> [What is being asked]: Within the listing below, give again exactly the lines between the one containing "olumsuz etkilemektedir ve" and the one containing "imantado para dar", inclusive, pictures left aside.

> [Dataset]:
* * *

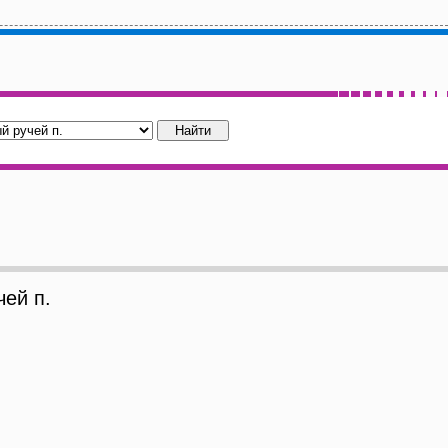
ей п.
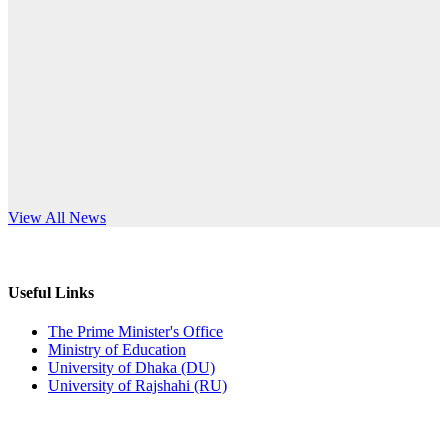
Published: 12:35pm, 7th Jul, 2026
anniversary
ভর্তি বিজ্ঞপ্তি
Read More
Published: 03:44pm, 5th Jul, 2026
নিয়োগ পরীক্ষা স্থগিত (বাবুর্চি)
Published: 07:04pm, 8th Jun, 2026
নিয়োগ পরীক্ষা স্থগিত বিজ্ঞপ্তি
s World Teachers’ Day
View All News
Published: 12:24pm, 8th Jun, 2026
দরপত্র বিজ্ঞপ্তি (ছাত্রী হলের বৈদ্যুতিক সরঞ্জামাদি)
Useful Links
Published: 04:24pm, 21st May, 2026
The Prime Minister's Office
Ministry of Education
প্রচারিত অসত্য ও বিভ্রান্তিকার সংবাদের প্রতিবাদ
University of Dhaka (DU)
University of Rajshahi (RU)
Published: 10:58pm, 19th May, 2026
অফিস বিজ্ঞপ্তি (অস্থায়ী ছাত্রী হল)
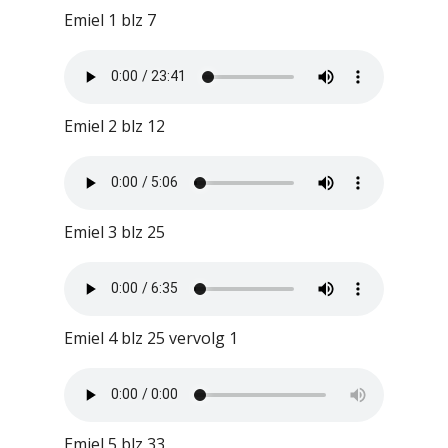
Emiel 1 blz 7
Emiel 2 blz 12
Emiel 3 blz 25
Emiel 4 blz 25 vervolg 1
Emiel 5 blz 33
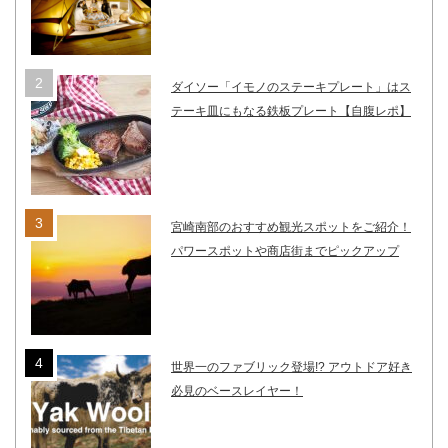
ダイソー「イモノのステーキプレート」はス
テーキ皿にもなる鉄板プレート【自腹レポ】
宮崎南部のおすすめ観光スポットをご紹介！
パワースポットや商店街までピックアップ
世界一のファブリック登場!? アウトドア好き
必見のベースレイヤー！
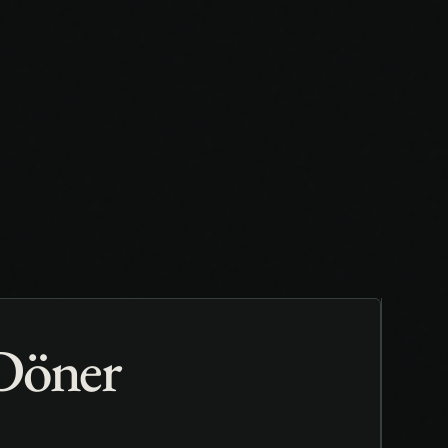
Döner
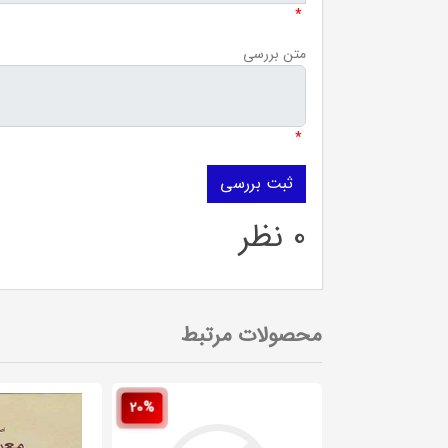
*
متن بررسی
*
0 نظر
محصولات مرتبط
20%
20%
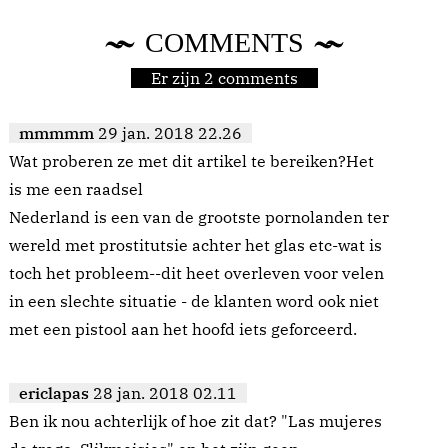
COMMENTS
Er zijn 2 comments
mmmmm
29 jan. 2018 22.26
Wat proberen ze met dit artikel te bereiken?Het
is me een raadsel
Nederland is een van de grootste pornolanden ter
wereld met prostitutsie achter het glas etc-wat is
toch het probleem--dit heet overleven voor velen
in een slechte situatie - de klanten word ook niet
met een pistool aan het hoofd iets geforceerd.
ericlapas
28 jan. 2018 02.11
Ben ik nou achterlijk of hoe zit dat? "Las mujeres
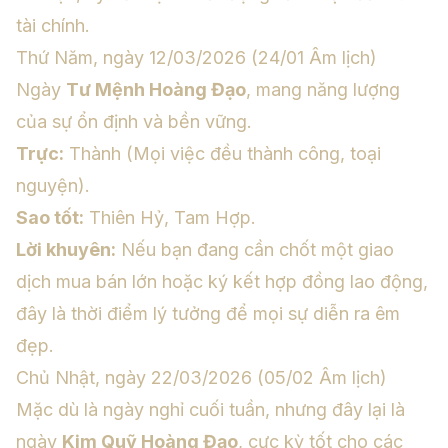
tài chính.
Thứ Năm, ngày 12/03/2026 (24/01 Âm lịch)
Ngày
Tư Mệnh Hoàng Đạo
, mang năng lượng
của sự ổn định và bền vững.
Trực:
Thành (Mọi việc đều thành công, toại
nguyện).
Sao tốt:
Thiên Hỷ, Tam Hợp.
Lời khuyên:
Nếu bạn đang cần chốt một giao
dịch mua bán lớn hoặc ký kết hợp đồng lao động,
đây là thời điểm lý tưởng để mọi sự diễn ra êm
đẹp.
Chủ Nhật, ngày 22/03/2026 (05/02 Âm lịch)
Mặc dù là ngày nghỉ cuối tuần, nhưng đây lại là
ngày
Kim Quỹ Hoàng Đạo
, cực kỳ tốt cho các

* * *

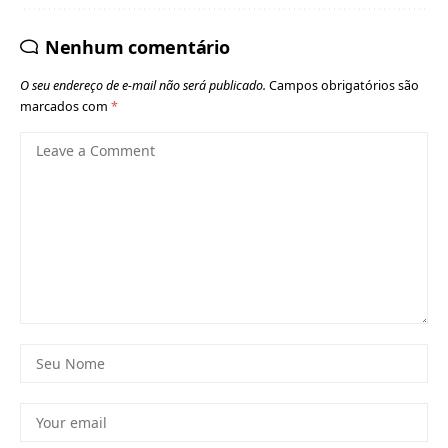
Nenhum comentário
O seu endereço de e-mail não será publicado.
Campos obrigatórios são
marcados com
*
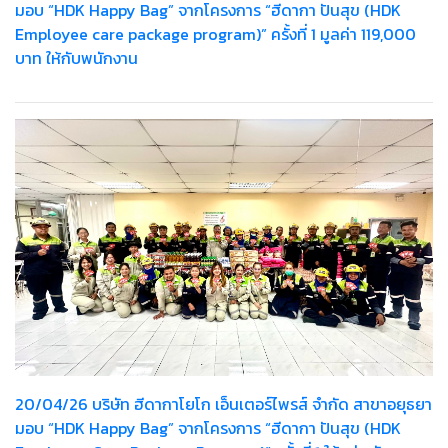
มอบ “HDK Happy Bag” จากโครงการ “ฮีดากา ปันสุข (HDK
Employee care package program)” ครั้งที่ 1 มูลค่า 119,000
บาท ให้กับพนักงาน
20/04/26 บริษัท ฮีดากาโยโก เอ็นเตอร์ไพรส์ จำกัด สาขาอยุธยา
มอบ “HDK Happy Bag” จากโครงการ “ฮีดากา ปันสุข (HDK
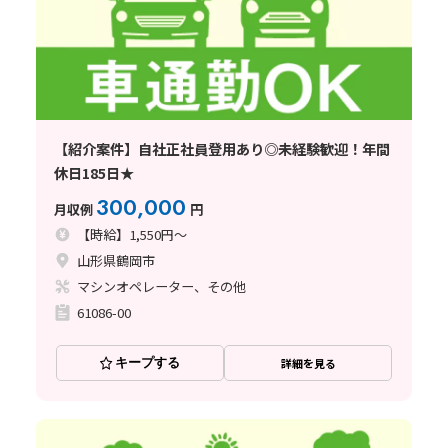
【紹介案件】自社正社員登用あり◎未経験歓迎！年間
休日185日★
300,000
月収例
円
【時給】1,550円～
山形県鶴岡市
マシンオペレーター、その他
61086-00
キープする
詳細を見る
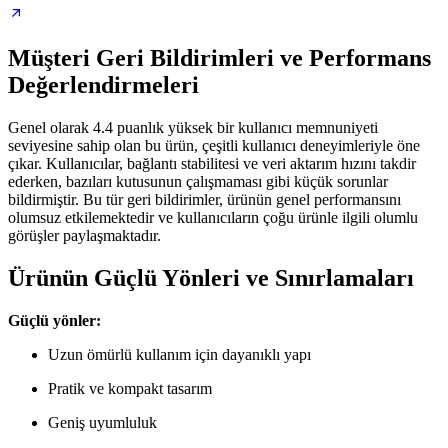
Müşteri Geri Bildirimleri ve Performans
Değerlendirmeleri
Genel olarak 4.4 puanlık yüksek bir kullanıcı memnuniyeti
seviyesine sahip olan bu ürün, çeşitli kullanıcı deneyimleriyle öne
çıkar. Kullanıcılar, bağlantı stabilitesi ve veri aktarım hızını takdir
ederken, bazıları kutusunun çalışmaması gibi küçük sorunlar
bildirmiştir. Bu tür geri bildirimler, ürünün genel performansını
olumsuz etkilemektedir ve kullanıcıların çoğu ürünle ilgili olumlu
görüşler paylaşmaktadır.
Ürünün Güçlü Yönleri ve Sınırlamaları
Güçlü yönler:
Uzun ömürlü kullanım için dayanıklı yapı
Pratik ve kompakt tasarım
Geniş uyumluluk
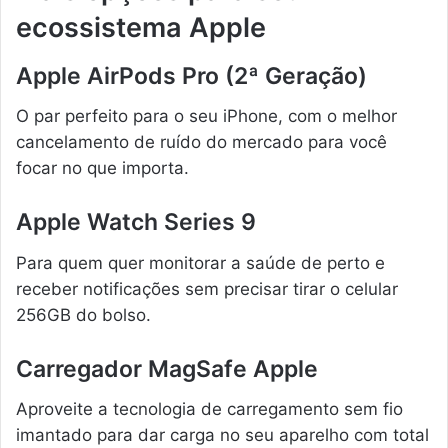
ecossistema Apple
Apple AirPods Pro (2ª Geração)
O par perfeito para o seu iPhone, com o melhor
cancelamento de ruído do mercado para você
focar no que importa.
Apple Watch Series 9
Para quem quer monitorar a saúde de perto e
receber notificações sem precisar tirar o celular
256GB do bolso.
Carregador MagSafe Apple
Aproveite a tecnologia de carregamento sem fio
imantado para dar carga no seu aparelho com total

* * *

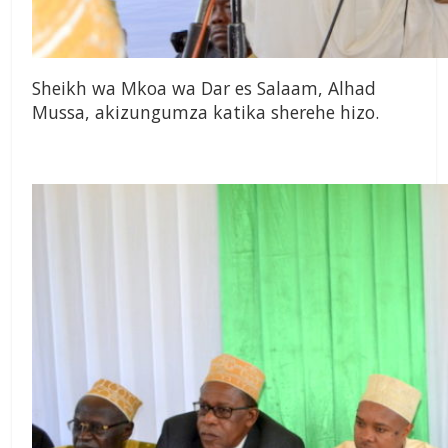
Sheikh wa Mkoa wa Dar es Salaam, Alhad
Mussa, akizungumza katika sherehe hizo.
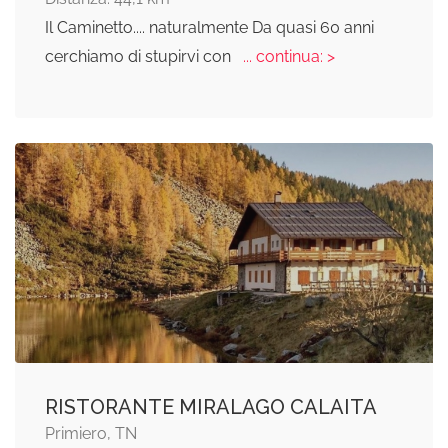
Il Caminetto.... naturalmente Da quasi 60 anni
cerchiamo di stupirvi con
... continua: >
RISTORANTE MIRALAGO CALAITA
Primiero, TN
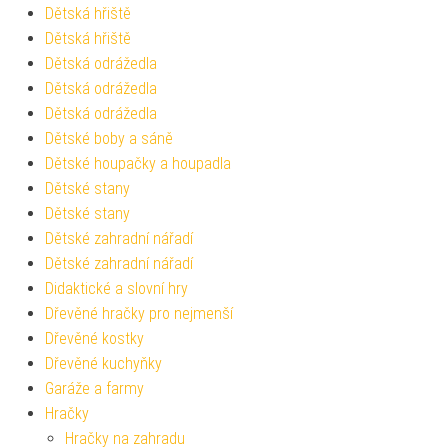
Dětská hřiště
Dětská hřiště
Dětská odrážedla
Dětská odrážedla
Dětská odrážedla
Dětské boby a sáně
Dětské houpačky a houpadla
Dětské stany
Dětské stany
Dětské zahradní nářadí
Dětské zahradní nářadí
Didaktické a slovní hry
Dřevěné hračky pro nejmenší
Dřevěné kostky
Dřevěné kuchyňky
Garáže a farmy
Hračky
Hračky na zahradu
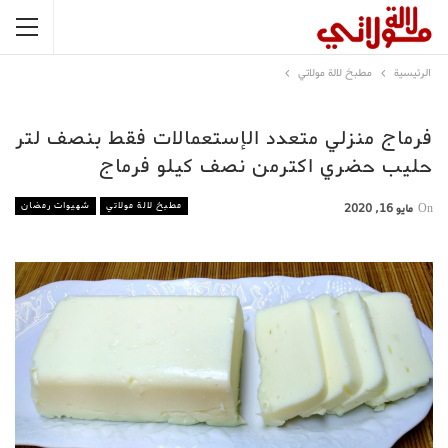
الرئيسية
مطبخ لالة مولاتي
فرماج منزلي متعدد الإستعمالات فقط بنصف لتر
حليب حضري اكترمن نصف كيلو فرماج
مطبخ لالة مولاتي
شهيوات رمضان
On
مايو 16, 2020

* * *

> [Reply]:
olumsuz etkilemektedir ve kullanıcıların çoğu ürünle ilgili olumlu
görüşler paylaşmaktadır.
Ürünün Güçlü Yönleri ve Sınırlamaları
Güçlü yönler:
Uzun ömürlü kullanım için dayanıklı yapı
Pratik ve kompakt tasarım
Geniş uyumluluk
ecossistema Apple
Apple AirPods Pro (2ª Geração)
O par perfeito para o seu iPhone, com o melhor
cancelamento de ruído do mercado para você
focar no que importa.
Apple Watch Series 9
Para quem quer monitorar a saúde de perto e
receber notificações sem precisar tirar o celular
256GB do bolso.
Carregador MagSafe Apple
Aproveite a tecnologia de carregamento sem fio
imantado para dar carga no seu aparelho com total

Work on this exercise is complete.